Je crois que le directeur de la direction générale des transports terrestres et de la circulation (Dgttc) a vu juste lorsqu'il dénonce qu'il y a des auto-écoles fictives. Mais cela se comprend. Il y a des moniteurs d'auto-écoles qui ont plus de dix-sept (17) ans de métier et qui n'ont pas d'autorisation. Parce que la commission de délivrance des autorisations ne siège pas. C'est donc la faute de l'administration qui est en train de tuer les auto-écoles. Pis, pendant que la commission ne siège pas, on est surpris de constater que des individus ont en leur possession des autorisations signées du directeur de la Dgttc. C'est avec quelle magie ces personnes atteignent-elles leur objectif ? Aujourd'hui, nous en avons gros sur le c?ur. C'est la raison pour laquelle nous attendons avec impatience la rencontre avec le chef de l'Etat. Si cette rencontre avec le président de la République n'était pas imminente, nous aurions dû arrêter les examens pour mettre en évidence notre colère. Car, nous sommes assaillis par les problèmes. Les mêmes agents de la Dgttc se retrouvent à la Sonatt, Starten, Côte d'Ivoire logistique pour chercher des sous, rien d'autre. La formation n'intéresse personne. Les examens de permis de conduire se déroulent-ils normalement dans le contexte actuel ?
Les examens se déroulent à compte-gouttes. Puisque ce sont les candidats qui ont été immatriculés depuis deux mois qui sont programmés actuellement. Tout cela à cause de la procédure de pré- enregistrement mise en place par le ministre Mabri Toikeusse, le 07 mai ; soit deux jours après sa nomination. Sans même nous consulter, il a pris une mesure impopulaire qui risque de créer des troubles dans notre secteur. Quelle est la situation des auto-écoles, aujourd'hui ?
Les auto-écoles vivotent. Elles ne travaillent plus.

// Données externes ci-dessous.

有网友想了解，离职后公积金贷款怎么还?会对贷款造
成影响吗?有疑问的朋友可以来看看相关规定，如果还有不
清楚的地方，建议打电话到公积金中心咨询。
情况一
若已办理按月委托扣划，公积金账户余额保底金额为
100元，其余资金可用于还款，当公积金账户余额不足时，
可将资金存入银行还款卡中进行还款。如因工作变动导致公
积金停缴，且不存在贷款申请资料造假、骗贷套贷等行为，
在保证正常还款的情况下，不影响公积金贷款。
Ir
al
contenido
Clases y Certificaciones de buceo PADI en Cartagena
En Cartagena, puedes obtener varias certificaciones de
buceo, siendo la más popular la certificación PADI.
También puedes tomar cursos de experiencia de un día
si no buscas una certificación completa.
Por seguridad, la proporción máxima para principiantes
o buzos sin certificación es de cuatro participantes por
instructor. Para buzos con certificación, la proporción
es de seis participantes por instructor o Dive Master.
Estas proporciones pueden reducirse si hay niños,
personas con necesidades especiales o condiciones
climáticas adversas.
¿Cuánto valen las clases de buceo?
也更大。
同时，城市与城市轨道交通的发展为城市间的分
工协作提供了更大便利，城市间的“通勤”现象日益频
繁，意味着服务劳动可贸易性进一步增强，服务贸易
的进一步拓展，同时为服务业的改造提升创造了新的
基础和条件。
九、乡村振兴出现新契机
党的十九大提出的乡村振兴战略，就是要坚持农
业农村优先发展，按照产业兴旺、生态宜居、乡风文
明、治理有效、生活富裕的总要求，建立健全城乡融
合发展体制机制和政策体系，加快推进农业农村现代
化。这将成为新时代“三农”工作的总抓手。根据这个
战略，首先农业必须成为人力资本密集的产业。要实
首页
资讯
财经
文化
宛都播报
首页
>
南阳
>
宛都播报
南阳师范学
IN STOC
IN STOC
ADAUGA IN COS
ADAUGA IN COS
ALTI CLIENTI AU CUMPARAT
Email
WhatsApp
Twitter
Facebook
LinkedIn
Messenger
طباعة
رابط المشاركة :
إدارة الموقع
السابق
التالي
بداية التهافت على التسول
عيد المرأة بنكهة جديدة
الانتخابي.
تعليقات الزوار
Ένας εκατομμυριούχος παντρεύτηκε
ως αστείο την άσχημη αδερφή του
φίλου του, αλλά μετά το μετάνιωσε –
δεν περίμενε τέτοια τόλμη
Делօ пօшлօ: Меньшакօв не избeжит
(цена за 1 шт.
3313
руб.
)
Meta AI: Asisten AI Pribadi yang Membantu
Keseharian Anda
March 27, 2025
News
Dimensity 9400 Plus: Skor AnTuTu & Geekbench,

Le ministre Mabri Toikeusse nous a mis dans d'énormes difficultés. Nous faisons semblant de travailler. C'est dire que nos structures ne sont pas en mesure de payer leurs impôts. Ce qui est écoeurant, c'est que les autorités restent indifférentes à notre situation. On veut nous obliger à nous révolter. Je demande au gouvernement de plancher sérieusement sur cette filière.